Available data Start Marker
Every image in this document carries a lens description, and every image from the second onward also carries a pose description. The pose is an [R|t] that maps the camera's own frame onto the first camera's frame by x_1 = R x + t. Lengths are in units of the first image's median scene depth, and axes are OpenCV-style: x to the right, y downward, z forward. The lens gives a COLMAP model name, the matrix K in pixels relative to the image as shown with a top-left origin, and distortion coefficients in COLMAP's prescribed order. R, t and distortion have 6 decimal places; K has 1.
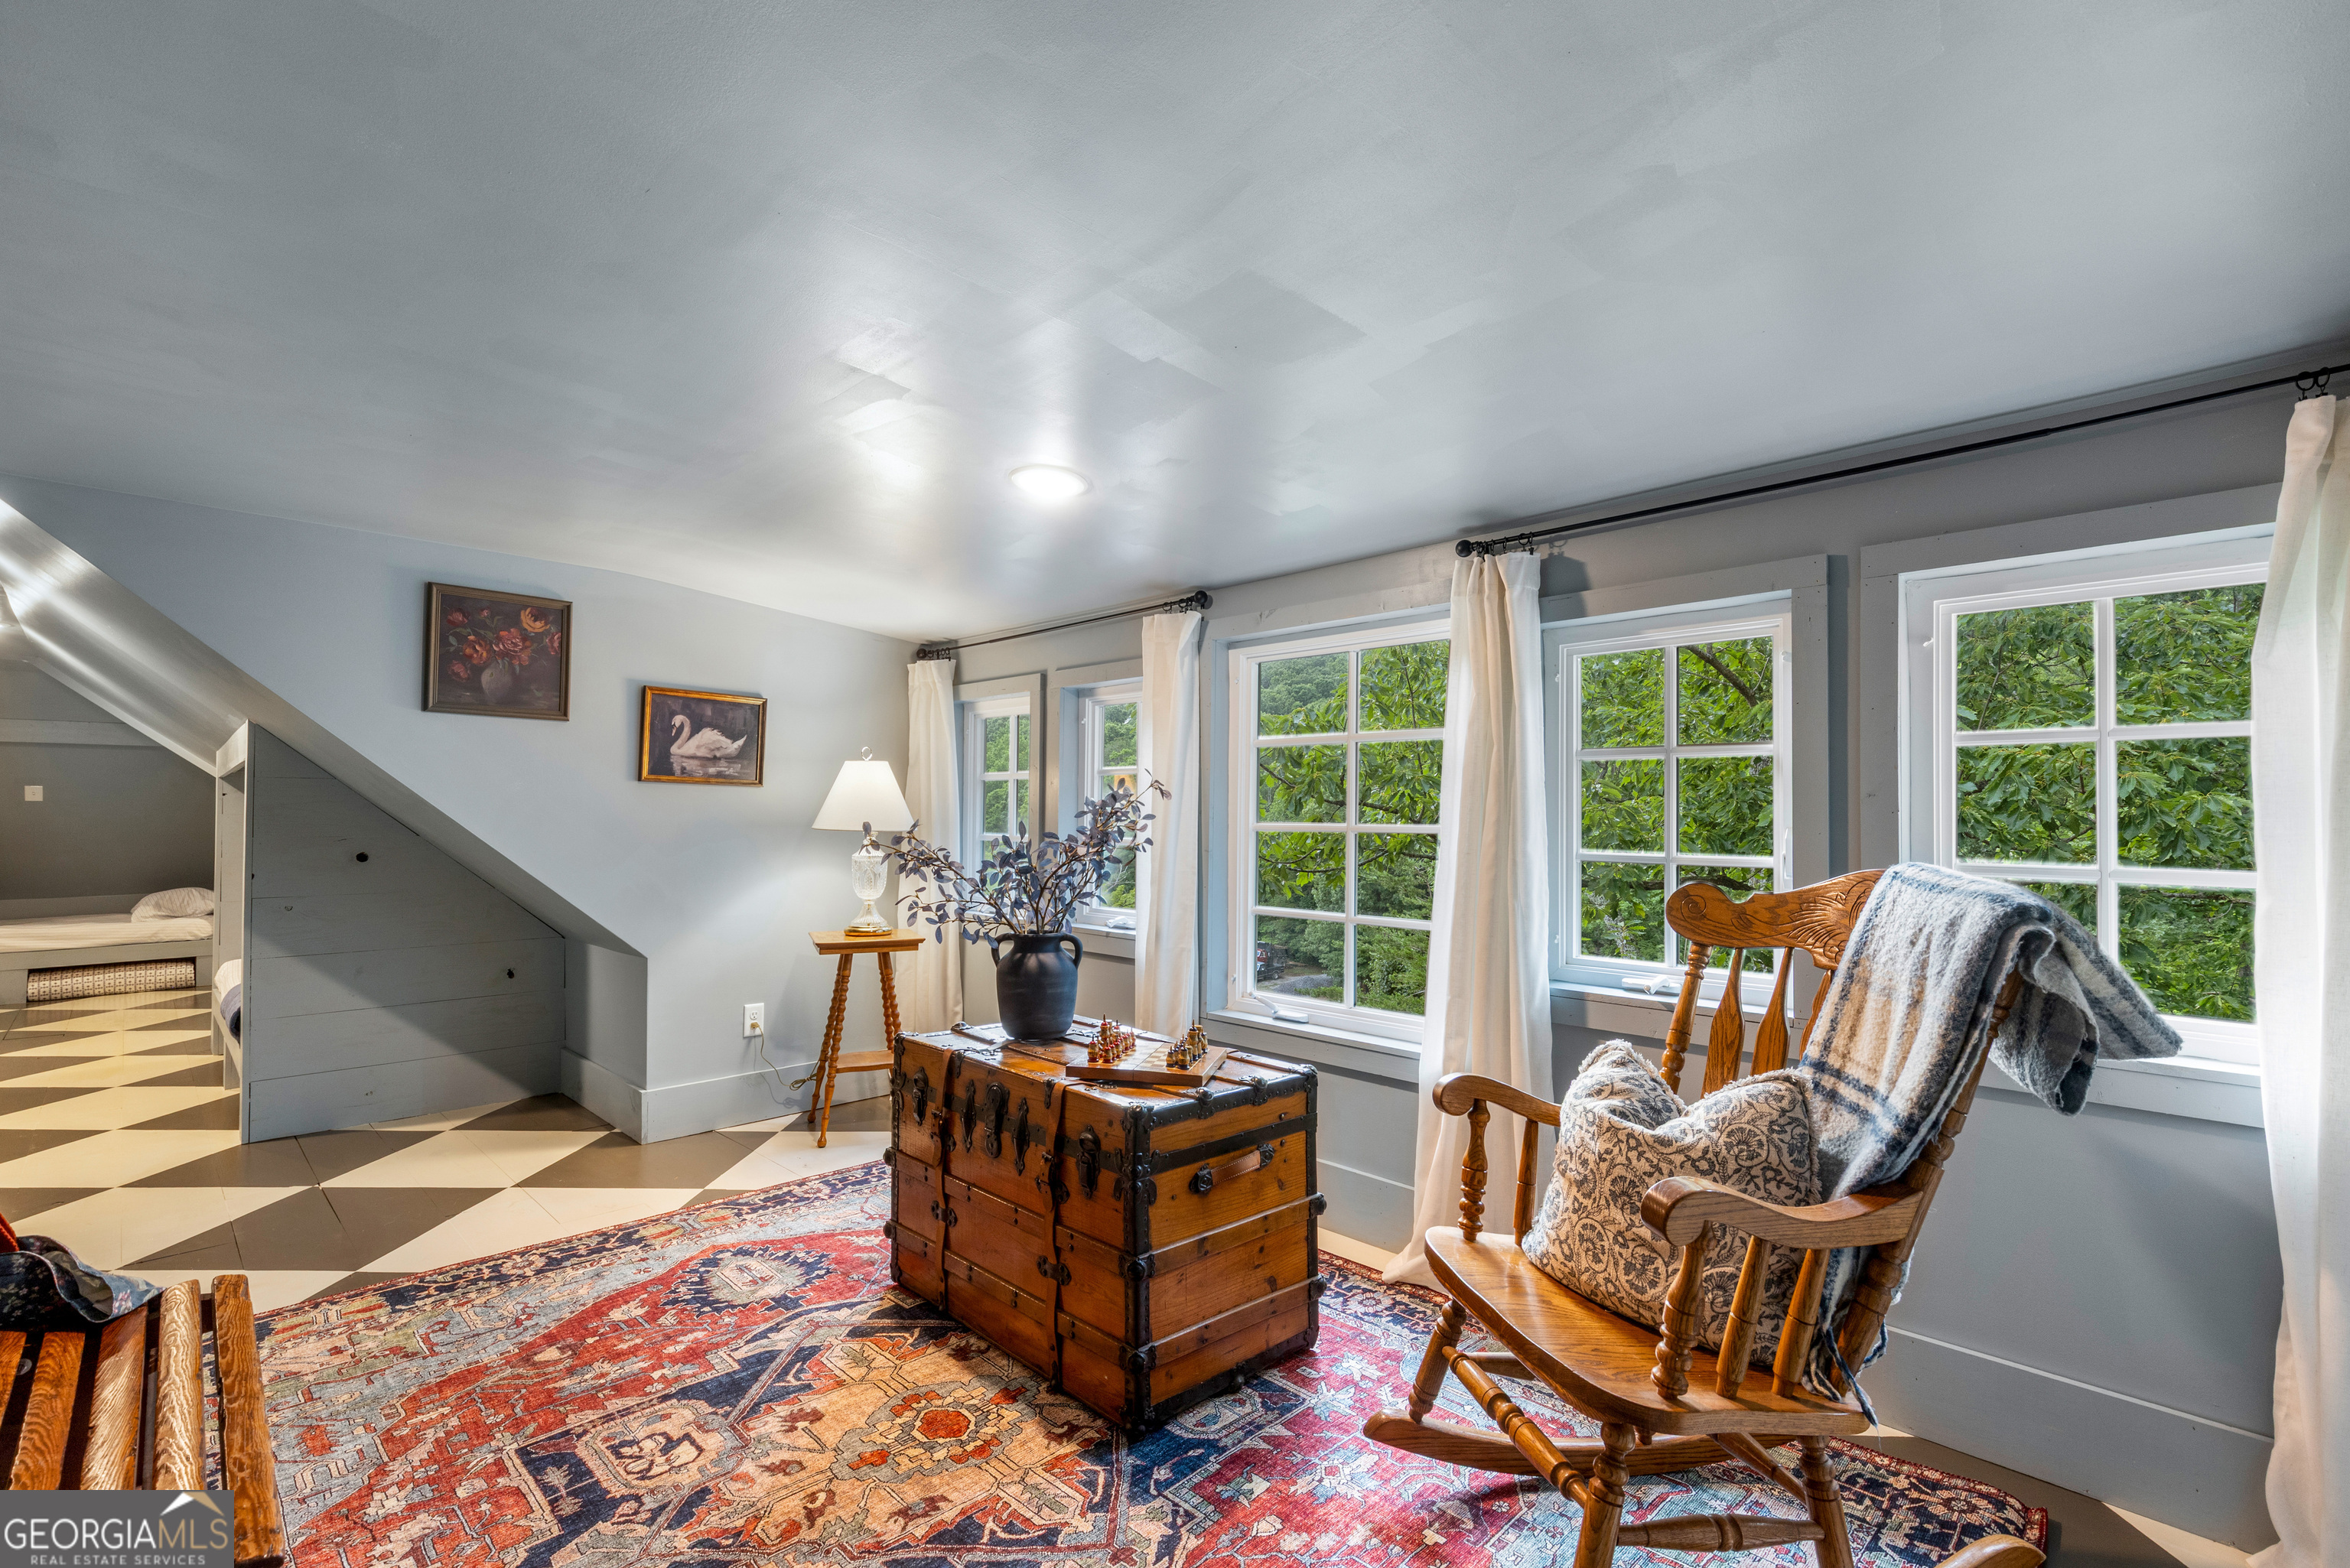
lens RADIAL K [[1069.3, 0, 1189.0], [0, 1069.3, 789.9], [0, 0, 1]] dist [0.002887, 0.000472]
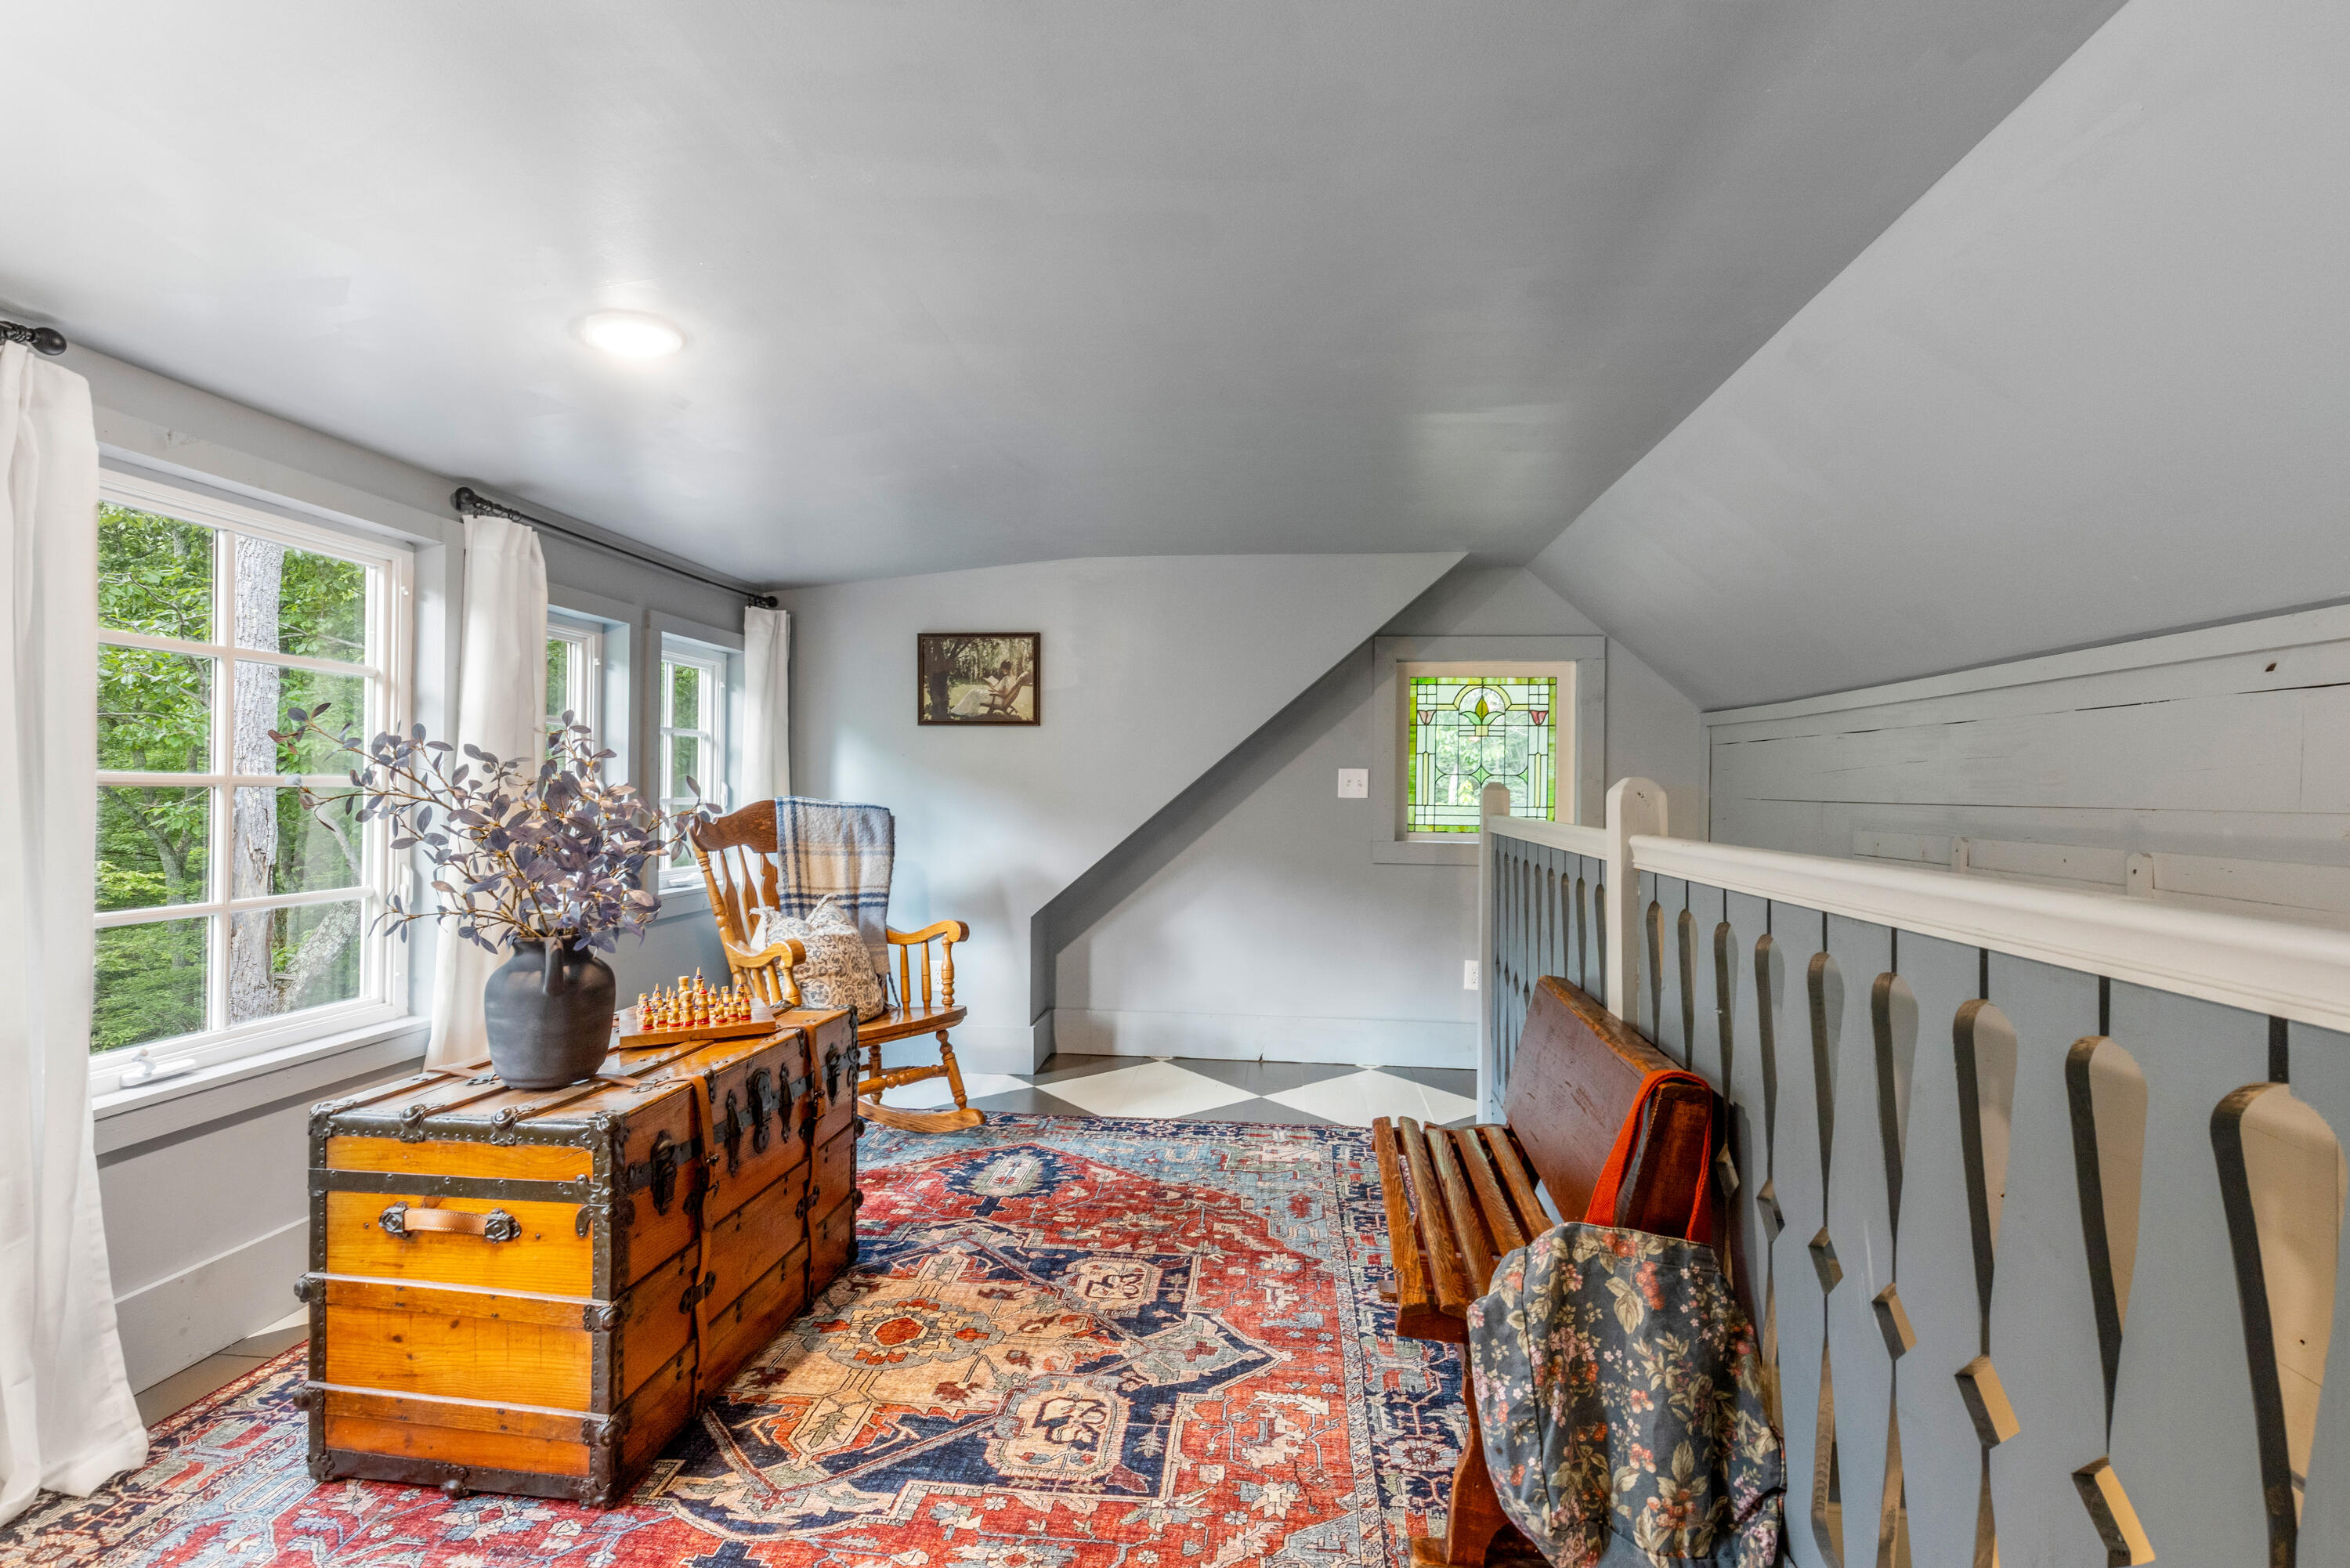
lens RADIAL K [[1069.3, 0, 1176.0], [0, 1069.3, 780.2], [0, 0, 1]] dist [0.002887, 0.000472]
pose [[-0.626972, -0.011316, 0.778960, -1.347485], [-0.037603, 0.999169, -0.015751, 0.037779], [-0.778134, -0.039166, -0.626876, 1.598060]]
Available data End Marker
What you are asked to do
Leaving every picture aside, repeat the listing exactly.

Task output
Every image in this document carries a lens description, and every image from the second onward also carries a pose description. The pose is an [R|t] that maps the camera's own frame onto the first camera's frame by x_1 = R x + t. Lengths are in units of the first image's median scene depth, and axes are OpenCV-style: x to the right, y downward, z forward. The lens gives a COLMAP model name, the matrix K in pixels relative to the image as shown with a top-left origin, and distortion coefficients in COLMAP's prescribed order. R, t and distortion have 6 decimal places; K has 1.
lens RADIAL K [[1069.3, 0, 1189.0], [0, 1069.3, 789.9], [0, 0, 1]] dist [0.002887, 0.000472]
lens RADIAL K [[1069.3, 0, 1176.0], [0, 1069.3, 780.2], [0, 0, 1]] dist [0.002887, 0.000472]
pose [[-0.626972, -0.011316, 0.778960, -1.347485], [-0.037603, 0.999169, -0.015751, 0.037779], [-0.778134, -0.039166, -0.626876, 1.598060]]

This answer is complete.